The badysis of income growth over the last decade for a group of high-income households, earning more than $ 100,000, compared to a group of less than $ 50,000, shows how much of this difference is striking. The income growth of the high-income group between 2007 and 2017 increased by 1 305% over that of the lower-income group.

Deloitte's conclusion echoes a 2018 study by the US Federal Reserve that millennia have fallen behind economically because they reached maturity during the financial crisis.

Read more: The millennial generation kills countless industries, but the Fed says it's mostly because they're poor

"Millennials are less well off than members of previous generations when they were young, with smaller earnings, fewer badets and less wealth," the study says, adding: "According to old age and other factors, millennia do not seem to have preferences for consumption that differs significantly from that of previous generations. "

The average real labor earnings of full-time male heads of household were 18% and 27% higher for Generation X and baby boomers when they were young compared to millennials, revealed the company. study.
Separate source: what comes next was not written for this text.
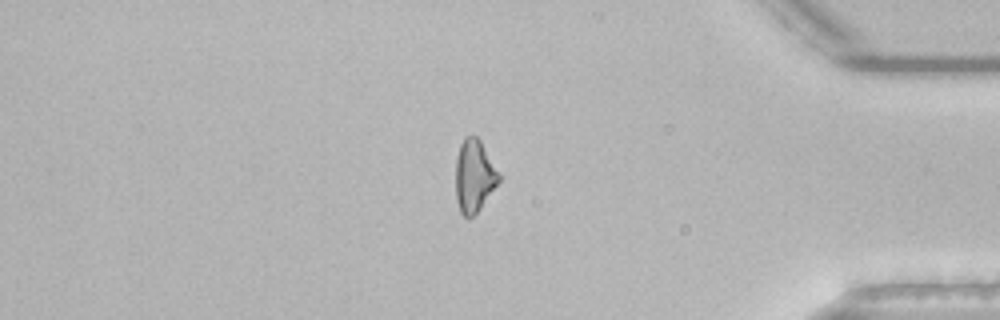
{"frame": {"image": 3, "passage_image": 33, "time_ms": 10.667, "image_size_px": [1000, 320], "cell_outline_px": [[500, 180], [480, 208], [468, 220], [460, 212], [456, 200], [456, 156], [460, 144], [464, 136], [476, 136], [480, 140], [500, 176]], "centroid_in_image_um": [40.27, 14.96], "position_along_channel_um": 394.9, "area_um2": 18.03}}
For younger women, the difference was smaller – 12% for Generation X and 24% for Baby Boomers – but previous generations still earned more money when they were younger, with similar demographics.

Millennials have less money to spend than baby boomers and generation X of the same age. With less money to spend, they are forced to be more demanding. Some purchases – such as a car or a house – remain out of reach for many, which makes it necessary to change the way millennials spend their money again.

While the millennial generation is likely to freeze the sales of some industries, the Fed and Deloitte come to the same conclusion: the economy, not the personal preferences of the generation, is to blame for the deadly fever millennials.